Task objective ▸ Reproduce every line of the dataset records below word for word, in the same order.

Dataset records ▸
BEGIN

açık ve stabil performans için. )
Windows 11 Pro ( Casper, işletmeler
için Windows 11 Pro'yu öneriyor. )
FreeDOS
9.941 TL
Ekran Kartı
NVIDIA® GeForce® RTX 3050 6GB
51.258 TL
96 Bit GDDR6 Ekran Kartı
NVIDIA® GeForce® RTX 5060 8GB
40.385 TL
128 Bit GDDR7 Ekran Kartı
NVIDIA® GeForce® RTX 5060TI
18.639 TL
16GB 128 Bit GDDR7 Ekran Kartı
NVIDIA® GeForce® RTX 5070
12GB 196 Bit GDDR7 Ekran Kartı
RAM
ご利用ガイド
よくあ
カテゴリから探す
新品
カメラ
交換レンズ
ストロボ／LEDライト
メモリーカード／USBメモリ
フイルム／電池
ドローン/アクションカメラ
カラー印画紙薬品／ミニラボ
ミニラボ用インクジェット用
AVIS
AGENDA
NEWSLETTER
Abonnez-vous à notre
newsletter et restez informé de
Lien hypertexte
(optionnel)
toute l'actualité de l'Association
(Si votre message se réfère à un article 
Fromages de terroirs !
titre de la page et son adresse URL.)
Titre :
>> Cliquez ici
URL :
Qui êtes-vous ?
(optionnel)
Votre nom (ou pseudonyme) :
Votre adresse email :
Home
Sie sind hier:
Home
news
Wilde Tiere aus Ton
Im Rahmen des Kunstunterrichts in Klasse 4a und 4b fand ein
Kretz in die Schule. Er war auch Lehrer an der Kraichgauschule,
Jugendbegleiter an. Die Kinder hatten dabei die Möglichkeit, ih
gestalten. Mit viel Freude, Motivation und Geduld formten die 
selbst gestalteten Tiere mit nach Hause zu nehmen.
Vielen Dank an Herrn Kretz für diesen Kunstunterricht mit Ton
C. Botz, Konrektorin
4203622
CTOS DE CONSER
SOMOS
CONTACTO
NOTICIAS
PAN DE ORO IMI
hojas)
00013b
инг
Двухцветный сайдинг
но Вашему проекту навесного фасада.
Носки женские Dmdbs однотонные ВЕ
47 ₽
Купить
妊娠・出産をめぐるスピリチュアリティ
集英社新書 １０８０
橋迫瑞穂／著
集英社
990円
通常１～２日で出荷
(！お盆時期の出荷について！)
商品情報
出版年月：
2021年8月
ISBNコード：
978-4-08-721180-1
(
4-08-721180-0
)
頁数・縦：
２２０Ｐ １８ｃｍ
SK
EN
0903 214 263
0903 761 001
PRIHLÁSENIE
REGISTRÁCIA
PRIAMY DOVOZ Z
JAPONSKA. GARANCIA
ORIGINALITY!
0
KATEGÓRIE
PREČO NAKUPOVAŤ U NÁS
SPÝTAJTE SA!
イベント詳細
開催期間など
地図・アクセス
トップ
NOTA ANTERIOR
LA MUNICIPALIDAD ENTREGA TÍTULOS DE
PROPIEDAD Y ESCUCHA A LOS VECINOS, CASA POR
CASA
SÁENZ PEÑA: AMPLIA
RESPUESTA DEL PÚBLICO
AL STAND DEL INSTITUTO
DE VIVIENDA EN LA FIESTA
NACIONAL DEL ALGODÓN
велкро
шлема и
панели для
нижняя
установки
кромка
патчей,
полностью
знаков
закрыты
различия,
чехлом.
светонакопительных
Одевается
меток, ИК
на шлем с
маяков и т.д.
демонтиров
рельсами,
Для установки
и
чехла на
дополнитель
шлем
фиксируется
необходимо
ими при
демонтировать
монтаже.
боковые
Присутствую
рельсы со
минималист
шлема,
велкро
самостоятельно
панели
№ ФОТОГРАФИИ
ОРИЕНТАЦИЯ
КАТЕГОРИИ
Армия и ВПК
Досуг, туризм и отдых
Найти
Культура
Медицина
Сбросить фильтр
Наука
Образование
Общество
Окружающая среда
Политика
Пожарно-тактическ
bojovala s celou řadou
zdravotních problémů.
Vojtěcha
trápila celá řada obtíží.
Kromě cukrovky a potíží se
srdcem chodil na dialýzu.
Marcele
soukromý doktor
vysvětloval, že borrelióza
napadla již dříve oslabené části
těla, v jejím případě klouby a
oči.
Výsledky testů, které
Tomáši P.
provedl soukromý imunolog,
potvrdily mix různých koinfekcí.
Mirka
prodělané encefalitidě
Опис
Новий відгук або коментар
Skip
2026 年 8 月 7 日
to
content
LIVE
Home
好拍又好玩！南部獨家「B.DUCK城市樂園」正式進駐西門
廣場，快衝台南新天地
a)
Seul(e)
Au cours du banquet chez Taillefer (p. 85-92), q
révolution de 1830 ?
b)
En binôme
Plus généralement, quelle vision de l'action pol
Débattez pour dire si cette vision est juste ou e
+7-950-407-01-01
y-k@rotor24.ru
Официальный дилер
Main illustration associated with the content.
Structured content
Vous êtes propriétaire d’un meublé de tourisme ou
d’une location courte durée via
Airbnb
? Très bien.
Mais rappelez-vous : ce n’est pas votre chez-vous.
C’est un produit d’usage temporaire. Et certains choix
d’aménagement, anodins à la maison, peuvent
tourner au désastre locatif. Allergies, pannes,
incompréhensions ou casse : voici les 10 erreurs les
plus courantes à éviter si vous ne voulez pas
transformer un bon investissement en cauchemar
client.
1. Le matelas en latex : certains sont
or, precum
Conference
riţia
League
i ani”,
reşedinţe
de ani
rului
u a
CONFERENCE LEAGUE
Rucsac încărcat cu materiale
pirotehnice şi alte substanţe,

END

Answer area ▸
açık ve stabil performans için. )
Windows 11 Pro ( Casper, işletmeler
için Windows 11 Pro'yu öneriyor. )
FreeDOS
9.941 TL
Ekran Kartı
NVIDIA® GeForce® RTX 3050 6GB
51.258 TL
96 Bit GDDR6 Ekran Kartı
NVIDIA® GeForce® RTX 5060 8GB
40.385 TL
128 Bit GDDR7 Ekran Kartı
NVIDIA® GeForce® RTX 5060TI
18.639 TL
16GB 128 Bit GDDR7 Ekran Kartı
NVIDIA® GeForce® RTX 5070
12GB 196 Bit GDDR7 Ekran Kartı
RAM
ご利用ガイド
よくあ
カテゴリから探す
新品
カメラ
交換レンズ
ストロボ／LEDライト
メモリーカード／USBメモリ
フイルム／電池
ドローン/アクションカメラ
カラー印画紙薬品／ミニラボ
ミニラボ用インクジェット用
AVIS
AGENDA
NEWSLETTER
Abonnez-vous à notre
newsletter et restez informé de
Lien hypertexte
(optionnel)
toute l'actualité de l'Association
(Si votre message se réfère à un article 
Fromages de terroirs !
titre de la page et son adresse URL.)
Titre :
>> Cliquez ici
URL :
Qui êtes-vous ?
(optionnel)
Votre nom (ou pseudonyme) :
Votre adresse email :
Home
Sie sind hier:
Home
news
Wilde Tiere aus Ton
Im Rahmen des Kunstunterrichts in Klasse 4a und 4b fand ein
Kretz in die Schule. Er war auch Lehrer an der Kraichgauschule,
Jugendbegleiter an. Die Kinder hatten dabei die Möglichkeit, ih
gestalten. Mit viel Freude, Motivation und Geduld formten die 
selbst gestalteten Tiere mit nach Hause zu nehmen.
Vielen Dank an Herrn Kretz für diesen Kunstunterricht mit Ton
C. Botz, Konrektorin
4203622
CTOS DE CONSER
SOMOS
CONTACTO
NOTICIAS
PAN DE ORO IMI
hojas)
00013b
инг
Двухцветный сайдинг
но Вашему проекту навесного фасада.
Носки женские Dmdbs однотонные ВЕ
47 ₽
Купить
妊娠・出産をめぐるスピリチュアリティ
集英社新書 １０８０
橋迫瑞穂／著
集英社
990円
通常１～２日で出荷
(！お盆時期の出荷について！)
商品情報
出版年月：
2021年8月
ISBNコード：
978-4-08-721180-1
(
4-08-721180-0
)
頁数・縦：
２２０Ｐ １８ｃｍ
SK
EN
0903 214 263
0903 761 001
PRIHLÁSENIE
REGISTRÁCIA
PRIAMY DOVOZ Z
JAPONSKA. GARANCIA
ORIGINALITY!
0
KATEGÓRIE
PREČO NAKUPOVAŤ U NÁS
SPÝTAJTE SA!
イベント詳細
開催期間など
地図・アクセス
トップ
NOTA ANTERIOR
LA MUNICIPALIDAD ENTREGA TÍTULOS DE
PROPIEDAD Y ESCUCHA A LOS VECINOS, CASA POR
CASA
SÁENZ PEÑA: AMPLIA
RESPUESTA DEL PÚBLICO
AL STAND DEL INSTITUTO
DE VIVIENDA EN LA FIESTA
NACIONAL DEL ALGODÓN
велкро
шлема и
панели для
нижняя
установки
кромка
патчей,
полностью
знаков
закрыты
различия,
чехлом.
светонакопительных
Одевается
меток, ИК
на шлем с
маяков и т.д.
демонтиров
рельсами,
Для установки
и
чехла на
дополнитель
шлем
фиксируется
необходимо
ими при
демонтировать
монтаже.
боковые
Присутствую
рельсы со
минималист
шлема,
велкро
самостоятельно
панели
№ ФОТОГРАФИИ
ОРИЕНТАЦИЯ
КАТЕГОРИИ
Армия и ВПК
Досуг, туризм и отдых
Найти
Культура
Медицина
Сбросить фильтр
Наука
Образование
Общество
Окружающая среда
Политика
Пожарно-тактическ
bojovala s celou řadou
zdravotních problémů.
Vojtěcha
trápila celá řada obtíží.
Kromě cukrovky a potíží se
srdcem chodil na dialýzu.
Marcele
soukromý doktor
vysvětloval, že borrelióza
napadla již dříve oslabené části
těla, v jejím případě klouby a
oči.
Výsledky testů, které
Tomáši P.
provedl soukromý imunolog,
potvrdily mix různých koinfekcí.
Mirka
prodělané encefalitidě
Опис
Новий відгук або коментар
Skip
2026 年 8 月 7 日
to
content
LIVE
Home
好拍又好玩！南部獨家「B.DUCK城市樂園」正式進駐西門
廣場，快衝台南新天地
a)
Seul(e)
Au cours du banquet chez Taillefer (p. 85-92), q
révolution de 1830 ?
b)
En binôme
Plus généralement, quelle vision de l'action pol
Débattez pour dire si cette vision est juste ou e
+7-950-407-01-01
y-k@rotor24.ru
Официальный дилер
Main illustration associated with the content.
Structured content
Vous êtes propriétaire d’un meublé de tourisme ou
d’une location courte durée via
Airbnb
? Très bien.
Mais rappelez-vous : ce n’est pas votre chez-vous.
C’est un produit d’usage temporaire. Et certains choix
d’aménagement, anodins à la maison, peuvent
tourner au désastre locatif. Allergies, pannes,
incompréhensions ou casse : voici les 10 erreurs les
plus courantes à éviter si vous ne voulez pas
transformer un bon investissement en cauchemar
client.
1. Le matelas en latex : certains sont
or, precum
Conference
riţia
League
i ani”,
reşedinţe
de ani
rului
u a
CONFERENCE LEAGUE
Rucsac încărcat cu materiale
pirotehnice şi alte substanţe,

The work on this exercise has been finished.